In this day and age does it really matter who owns the company if importantly it also secures the UK base, its employees and those within the supply chain in the UK? I don't think so.

On the assumption it protects or Increases uk jobs then fine, I am just extremely sceptical of foreign owners of British companies as many of them buy them, screw them and shut them then send production abroad, hopefully I am wrong!
Colski apologies for taking your thread further off topic.....

This morning on R4 Today program they interviewed one of the directors of JLR. He pointed out that production in the UK is guaranteed, that JLR are investing and recruiting in the UK spending huge amounts of money and recruiting 1000's more into the engineering and design side of the company.

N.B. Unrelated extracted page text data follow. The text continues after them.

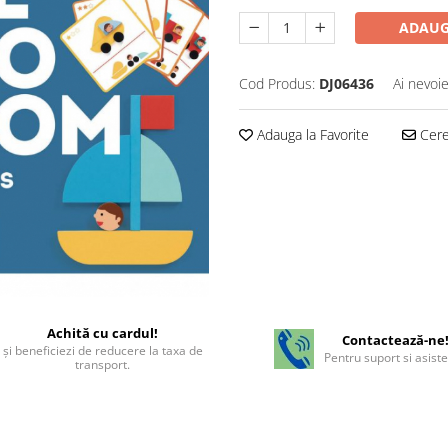
ADAUG
Cod Produs:
DJ06436
Ai nevoie
Adauga la Favorite
Cere 
Achită cu cardul!
Contactează-ne
şi beneficiezi de reducere la taxa de
Pentru suport si asist
transport.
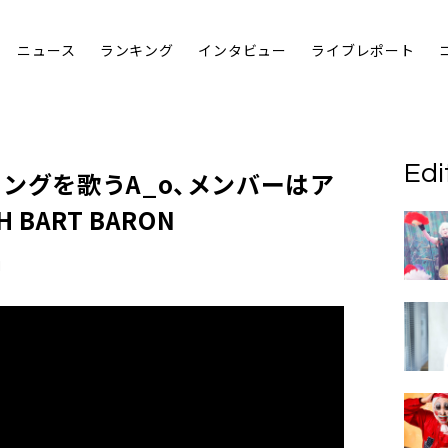
ニュース
ランキング
インタビュー
ライブレポート
Edi
ソングを歌う
A_o
、メンバーはア
BART BARON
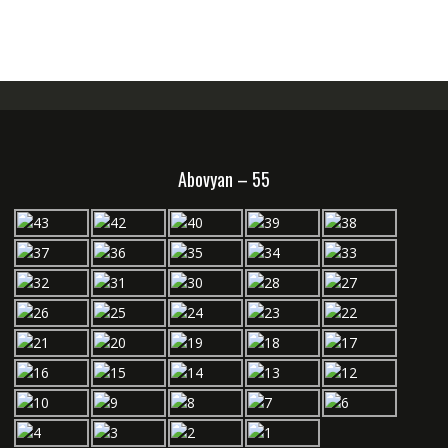
Abovyan – 55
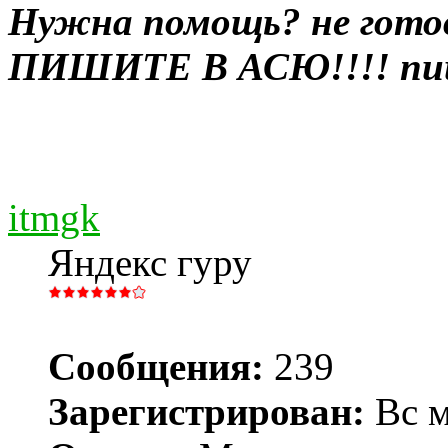
Нужна помощь? не гото
ПИШИТЕ В АСЮ!!!! пиш
itmgk
Яндекс гуру
Сообщения:
239
Зарегистрирован:
Вс м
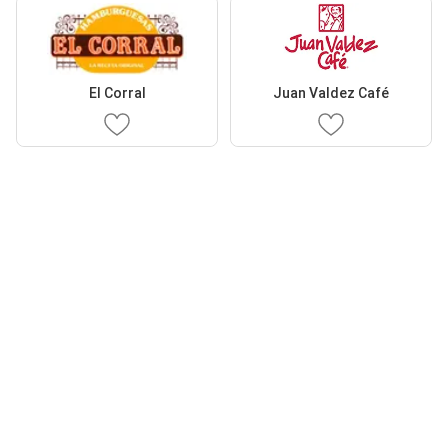
El Corral
Juan Valdez Café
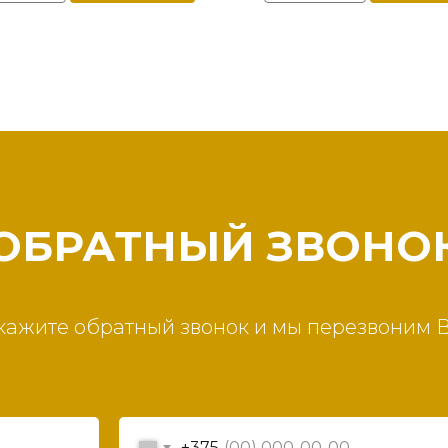
ОБРАТНЫЙ ЗВОНО
кажите обратный звонок и мы перезвоним 
+375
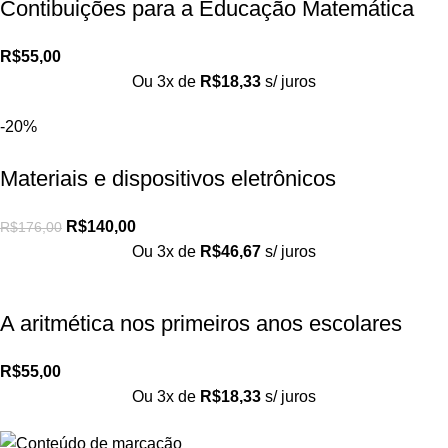
Contibuições para a Educação Matemática
R$
55,00
Ou 3x de
R$
18,33
s/ juros
-20%
Materiais e dispositivos eletrônicos
R$
140,00
R$
176,00
Ou 3x de
R$
46,67
s/ juros
A aritmética nos primeiros anos escolares
R$
55,00
Ou 3x de
R$
18,33
s/ juros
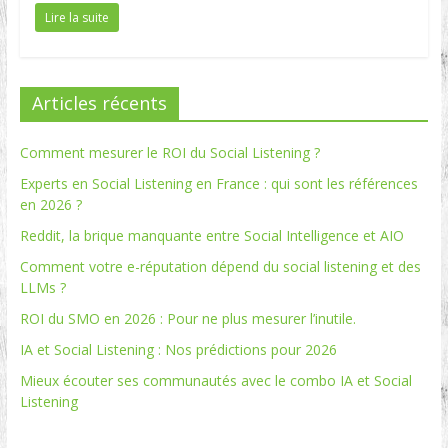
Lire la suite
Articles récents
Comment mesurer le ROI du Social Listening ?
Experts en Social Listening en France : qui sont les références
en 2026 ?
Reddit, la brique manquante entre Social Intelligence et AIO
Comment votre e-réputation dépend du social listening et des
LLMs ?
ROI du SMO en 2026 : Pour ne plus mesurer l’inutile.
IA et Social Listening : Nos prédictions pour 2026
Mieux écouter ses communautés avec le combo IA et Social
Listening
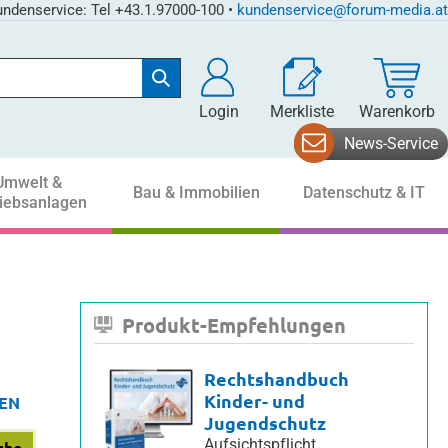
ndenservice: Tel +43.1.97000-100 •
kundenservice@forum-media.at
Login
Merkliste
Warenkorb
News-Service
Umwelt &
Bau & Immobilien
Datenschutz & IT
riebsanlagen
Produkt-Empfehlungen
Rechtshandbuch
Kinder- und
EN
Jugendschutz
Aufsichtspflicht,
che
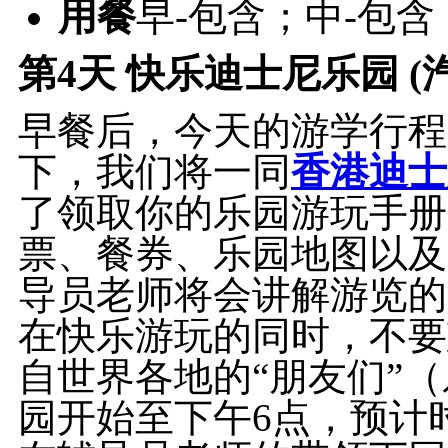
用餐
早-包含；中-包含
第4天
快乐迪士尼乐园 (
早餐后，今天的游学行程
下，我们将一同
香港迪士
了领取你的乐园游玩手册
票、餐券、乐园地图以及
导员老师将会讲解游览的
在快乐游玩的同时，不要
自世界各地的“朋友们”
园开始至下午6点，预计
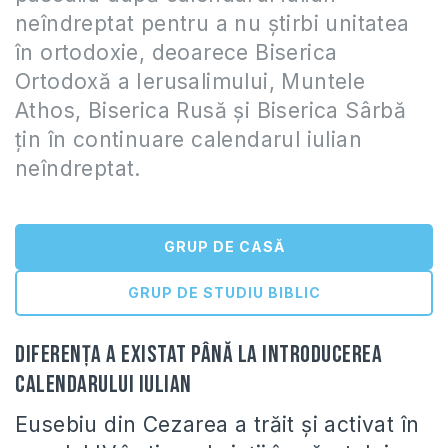
neîndreptat pentru a nu ştirbi unitatea
în ortodoxie, deoarece Biserica
Ortodoxă a Ierusalimului, Muntele
Athos, Biserica Rusă şi Biserica Sârbă
ţin în continuare calendarul iulian
neîndreptat.
GRUP DE CASĂ
GRUP DE STUDIU BIBLIC
Diferenţa a existat până la introducerea
calendarului Iulian
Eusebiu din Cezarea a trăit şi activat în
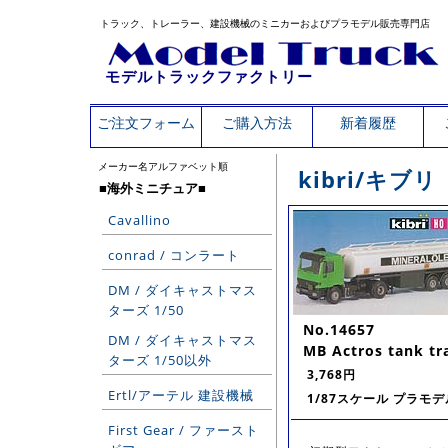
トラック、トレーラー、建設機械のミニカーおよびプラモデル販売専門店
モデルトラックファクトリー
ご注文フォーム
ご購入方法
新着履歴
メーカー名アルファベット順
kibri/キブリ
■海外ミニチュア■
Cavallino
conrad / コンラート
DM / ダイキャストマス
ターズ 1/50
No.14657
DM / ダイキャストマス
MB Actros tank tra
ターズ 1/50以外
3,768円
Ertl/アーテル 建設機械
1/87スケール プラモデ
First Gear / ファースト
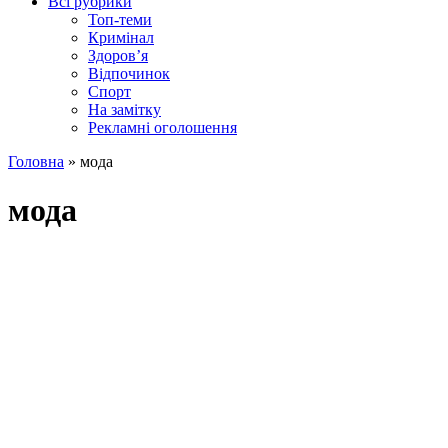
Всі рубрики
Топ-теми
Кримінал
Здоров’я
Відпочинок
Спорт
На замітку
Рекламні оголошення
Головна
»
мода
мода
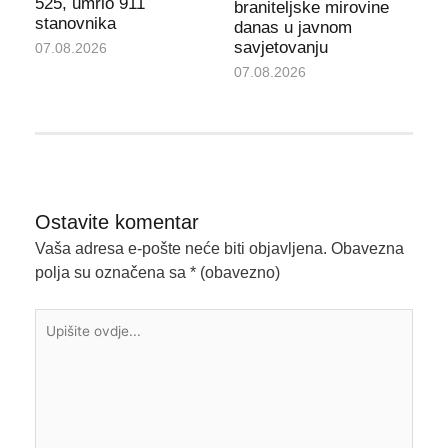
525, umrlo 911
braniteljske mirovine
stanovnika
danas u javnom
savjetovanju
07.08.2026
07.08.2026
Ostavite komentar
Vaša adresa e-pošte neće biti objavljena.
Obavezna
polja su označena sa
* (obavezno)
Upišite
ovdje...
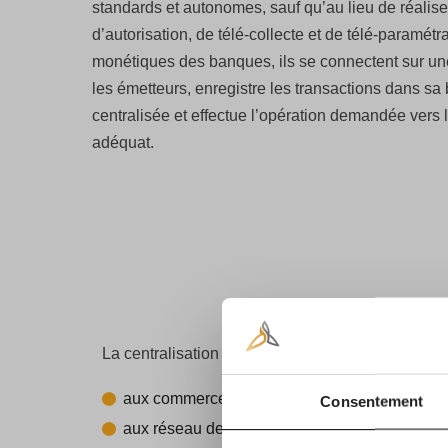
standards et autonomes, sauf qu’au lieu de réali
d’autorisation, de télé-collecte et de télé-paramé
monétiques des banques, ils se connectent sur une 
les émetteurs, enregistre les transactions dans s
centralisée et effectue l’opération demandée vers 
adéquat.
La centralisation sur une plate-forme est adaptée
aux commerces ou service de proximité, mono 
Consentement
aux réseau de boutiques d’une même enseig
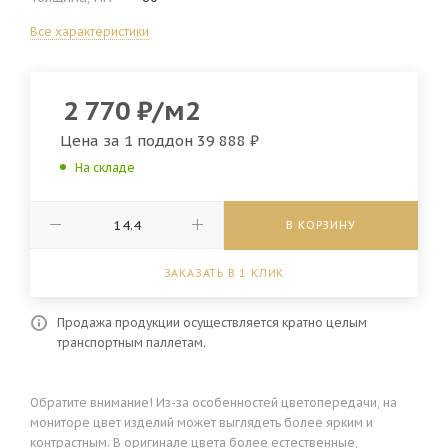
Все характеристики
2 770
₽
/м2
Цена за 1 поддон
39 888 ₽
На складе
В КОРЗИНУ
ЗАКАЗАТЬ В 1 КЛИК
Продажа продукции осуществляется кратно целым
транспортным паллетам.
Обратите внимание! Из-за особенностей цветопередачи, на
мониторе цвет изделий может выглядеть более ярким и
контрастным. В оригинале цвета более естественные,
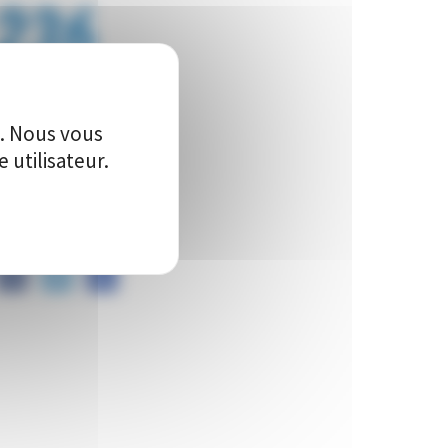
236
Vote(s)
e. Nous vous
utilisateur.
artager ce projet sur :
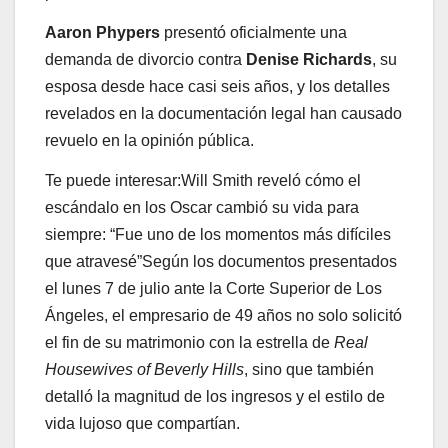
Aaron Phypers
presentó oficialmente una
demanda de divorcio contra
Denise Richards
, su
esposa desde hace casi seis años, y los detalles
revelados en la documentación legal han causado
revuelo en la opinión pública.
Te puede interesar:
Will Smith reveló cómo el
escándalo en los Oscar cambió su vida para
siempre: “Fue uno de los momentos más difíciles
que atravesé”
Según los documentos presentados
el lunes 7 de julio ante la Corte Superior de Los
Ángeles, el empresario de 49 años no solo solicitó
el fin de su matrimonio con la estrella de
Real
Housewives of Beverly Hills
, sino que también
detalló la magnitud de los ingresos y el estilo de
vida lujoso que compartían.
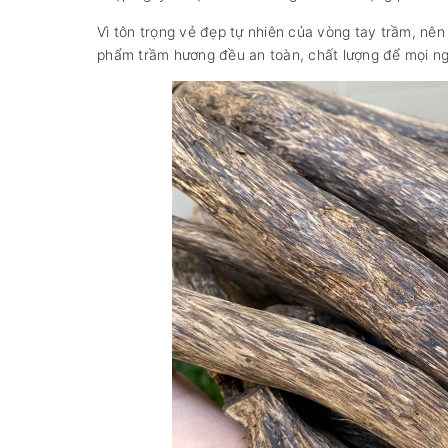
Vì tôn trọng vẻ đẹp tự nhiên của vòng tay trầm, n
phẩm trầm hương đều an toàn, chất lượng để mọi ngư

The move to constructing in China is to satisfy demand for JLR products in China thus freeing up production for the UK, European/Russian and USA markets.
no problem, I would say that the Chinese deal would concern most who value the brand, as did the Tata takeover but let's hope that time shows it's unfounded, although I think, in terms of components, there will be an increase in the number of parts sourced via China that end up on a European car.

Regardless of all this I'm still interested to see what they do next in terms of models - specifically next gen RRS and the new Defender - I may be loured back if the product is right, build quality is good and the reliability continues to improve.

Bye for now.

Cheers, Colin
Swapped my Evoque in too last Friday for a FFRR.

It's really going to hurt come the handover as I still love the BabyRR but with 2 kids now it's just too small for us (despite me trying to convince myself to the contrary)

Sad times but happy to be taking ownership of my first FF.

Regarding China, is it not simply a strategic move to grow revenues from the fastest growing economy in the world whilst avoiding their huge import taxes?